“So much the better,” answered Tua cheerfully, “since ghosts have been good friends to us, for had it not been for them I should have been dead or shamed to-day.”
“That we shall find out at the end of the story,” said Asti, who was cross and weary, for the heat of the sun was great. “Meanwhile, follow on. There is nothing else to do.”
For hour after hour they walked, till at length towards evening, when they were almost exhausted, they struggled up a long rise of sand and rocks, and from the crest of it perceived a large walled town set in a green and fertile valley not very far beneath them. Towards this town Kepher, who marched at a distance in front, guided them till they reached a clump of trees on the outskirts of the cultivated land. Here he halted, and when they came up to him, led them among the trees.
“Now,” he said, “drop your veils and bide here, and if any should come to you, say that you are poor wandering players who rest. Also, if it pleases you, give me a small pearl off one of those strings, that I may go into the city, which is named Tat, and sell it to buy you food and a place to dwell in.”
“Take a string,” said Tua faintly.
“Nay, nay, Daughter, one will be enough, for in this town pearls are rare, and have a great value.”
So she gave him the gem, or rather let him take it from the silk, which he re-fastened very neatly for one who seemed to be almost blind, and strode off swiftly towards the town.
“Man or spirit, I wonder if we shall see him again?” said Asti.

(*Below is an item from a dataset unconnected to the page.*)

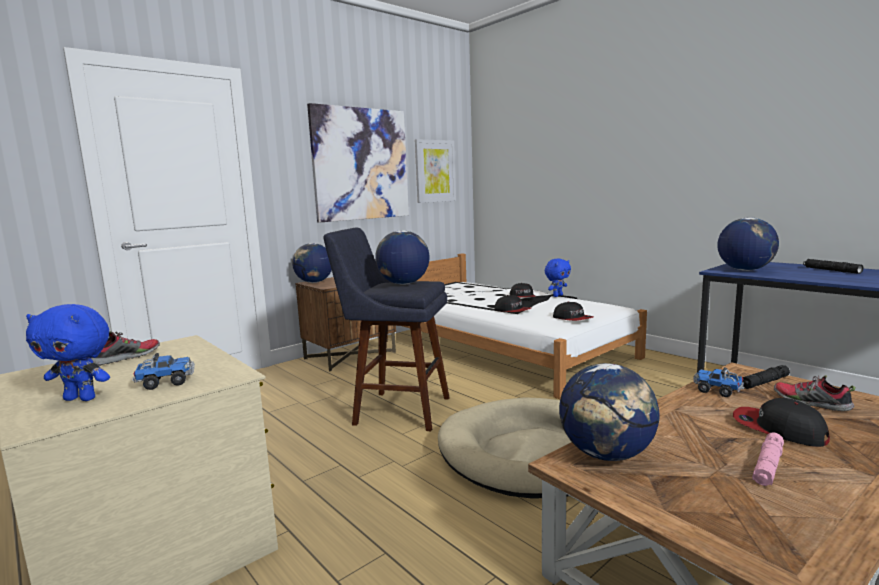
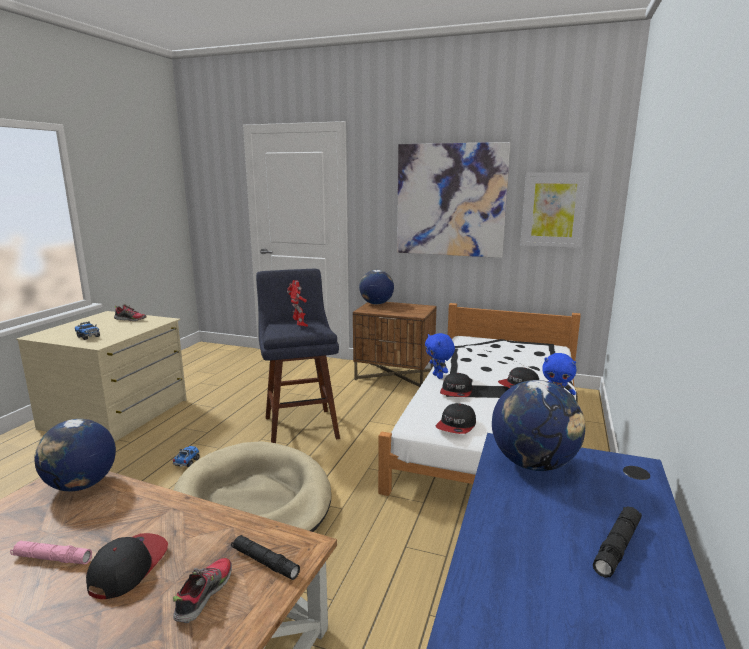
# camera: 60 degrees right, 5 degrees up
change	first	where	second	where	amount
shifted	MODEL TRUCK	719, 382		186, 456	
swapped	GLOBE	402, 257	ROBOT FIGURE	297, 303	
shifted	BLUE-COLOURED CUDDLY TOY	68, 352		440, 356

Tua made no answer—she was too tired, but resting herself against the bole of a tree, fell into a doze. When she awoke again it was to see that the sun had sunk, and that before her stood the beggar Kepher, and with him two black men, each of whom led a saddled mule.
“Mount, Friends,” he said, “for I have found you a lodging.”
So they mounted, and were led to the gate of the city which at the word of Kepher was opened for them, and thence down a long street to a house built in a walled garden. Into this house they entered, the black men leading off the mules, to find that it was a well-furnished place with a table ready set in the ante-room, on which was food in plenty. They ate of it, all three of them, and when they had finished Kepher bade a woman who was waiting on them, lead them to their chamber, saying that he himself would sleep in the garden.
Thither then they went without more questions, and throwing themselves down upon beds which were prepared for them, were soon fast asleep.
TUA AND THE KING OF TAT
In the morning, after Tua and Asti had put on the clean robes that lay to their hands, and eaten, suddenly they looked up and perceived that Kepher, the ancient beggar of the desert, was in the room with them, though neither of them had heard or seen him enter.